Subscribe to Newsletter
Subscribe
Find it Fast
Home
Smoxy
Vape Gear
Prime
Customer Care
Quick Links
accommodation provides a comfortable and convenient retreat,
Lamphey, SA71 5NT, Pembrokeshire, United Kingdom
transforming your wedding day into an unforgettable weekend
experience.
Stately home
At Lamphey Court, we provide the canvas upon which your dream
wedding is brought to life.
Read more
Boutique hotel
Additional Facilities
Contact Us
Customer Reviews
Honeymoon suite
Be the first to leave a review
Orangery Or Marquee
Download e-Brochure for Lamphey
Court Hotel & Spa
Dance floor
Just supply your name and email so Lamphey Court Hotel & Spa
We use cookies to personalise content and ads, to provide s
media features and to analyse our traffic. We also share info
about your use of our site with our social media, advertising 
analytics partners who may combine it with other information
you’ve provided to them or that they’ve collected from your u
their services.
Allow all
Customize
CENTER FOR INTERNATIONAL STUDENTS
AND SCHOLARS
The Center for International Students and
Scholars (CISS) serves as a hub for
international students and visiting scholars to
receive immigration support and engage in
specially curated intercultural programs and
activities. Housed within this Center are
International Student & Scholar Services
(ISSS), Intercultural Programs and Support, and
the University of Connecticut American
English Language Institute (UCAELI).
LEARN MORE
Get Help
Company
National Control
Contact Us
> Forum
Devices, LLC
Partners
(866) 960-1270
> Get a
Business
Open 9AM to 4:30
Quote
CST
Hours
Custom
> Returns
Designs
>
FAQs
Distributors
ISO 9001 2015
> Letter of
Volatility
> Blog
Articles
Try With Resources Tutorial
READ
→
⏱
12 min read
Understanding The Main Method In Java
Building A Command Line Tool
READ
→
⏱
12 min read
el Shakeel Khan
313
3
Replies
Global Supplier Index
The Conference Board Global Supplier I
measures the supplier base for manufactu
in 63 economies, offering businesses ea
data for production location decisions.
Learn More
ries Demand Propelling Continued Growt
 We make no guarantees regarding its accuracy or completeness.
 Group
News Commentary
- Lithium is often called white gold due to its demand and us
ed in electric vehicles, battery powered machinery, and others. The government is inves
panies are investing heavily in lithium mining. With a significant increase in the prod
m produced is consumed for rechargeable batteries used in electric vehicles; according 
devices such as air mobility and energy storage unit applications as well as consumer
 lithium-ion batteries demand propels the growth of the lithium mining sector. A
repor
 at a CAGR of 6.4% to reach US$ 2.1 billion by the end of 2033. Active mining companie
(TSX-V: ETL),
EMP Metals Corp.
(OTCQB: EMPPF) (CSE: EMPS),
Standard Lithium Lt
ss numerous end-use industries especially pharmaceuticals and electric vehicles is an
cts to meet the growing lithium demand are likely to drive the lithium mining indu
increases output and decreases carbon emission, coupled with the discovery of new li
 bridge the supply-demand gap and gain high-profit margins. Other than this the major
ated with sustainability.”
+++++
Copy out every line of the listing above, keeping each line's wording and order unchanged.

Subscribe to Newsletter
Subscribe
Find it Fast
Home
Smoxy
Vape Gear
Prime
Customer Care
Quick Links
accommodation provides a comfortable and convenient retreat,
Lamphey, SA71 5NT, Pembrokeshire, United Kingdom
transforming your wedding day into an unforgettable weekend
experience.
Stately home
At Lamphey Court, we provide the canvas upon which your dream
wedding is brought to life.
Read more
Boutique hotel
Additional Facilities
Contact Us
Customer Reviews
Honeymoon suite
Be the first to leave a review
Orangery Or Marquee
Download e-Brochure for Lamphey
Court Hotel & Spa
Dance floor
Just supply your name and email so Lamphey Court Hotel & Spa
We use cookies to personalise content and ads, to provide s
media features and to analyse our traffic. We also share info
about your use of our site with our social media, advertising 
analytics partners who may combine it with other information
you’ve provided to them or that they’ve collected from your u
their services.
Allow all
Customize
CENTER FOR INTERNATIONAL STUDENTS
AND SCHOLARS
The Center for International Students and
Scholars (CISS) serves as a hub for
international students and visiting scholars to
receive immigration support and engage in
specially curated intercultural programs and
activities. Housed within this Center are
International Student & Scholar Services
(ISSS), Intercultural Programs and Support, and
the University of Connecticut American
English Language Institute (UCAELI).
LEARN MORE
Get Help
Company
National Control
Contact Us
> Forum
Devices, LLC
Partners
(866) 960-1270
> Get a
Business
Open 9AM to 4:30
Quote
CST
Hours
Custom
> Returns
Designs
>
FAQs
Distributors
ISO 9001 2015
> Letter of
Volatility
> Blog
Articles
Try With Resources Tutorial
READ
→
⏱
12 min read
Understanding The Main Method In Java
Building A Command Line Tool
READ
→
⏱
12 min read
el Shakeel Khan
313
3
Replies
Global Supplier Index
The Conference Board Global Supplier I
measures the supplier base for manufactu
in 63 economies, offering businesses ea
data for production location decisions.
Learn More
ries Demand Propelling Continued Growt
 We make no guarantees regarding its accuracy or completeness.
 Group
News Commentary
- Lithium is often called white gold due to its demand and us
ed in electric vehicles, battery powered machinery, and others. The government is inves
panies are investing heavily in lithium mining. With a significant increase in the prod
m produced is consumed for rechargeable batteries used in electric vehicles; according 
devices such as air mobility and energy storage unit applications as well as consumer
 lithium-ion batteries demand propels the growth of the lithium mining sector. A
repor
 at a CAGR of 6.4% to reach US$ 2.1 billion by the end of 2033. Active mining companie
(TSX-V: ETL),
EMP Metals Corp.
(OTCQB: EMPPF) (CSE: EMPS),
Standard Lithium Lt
ss numerous end-use industries especially pharmaceuticals and electric vehicles is an
cts to meet the growing lithium demand are likely to drive the lithium mining indu
increases output and decreases carbon emission, coupled with the discovery of new li
 bridge the supply-demand gap and gain high-profit margins. Other than this the major
ated with sustainability.”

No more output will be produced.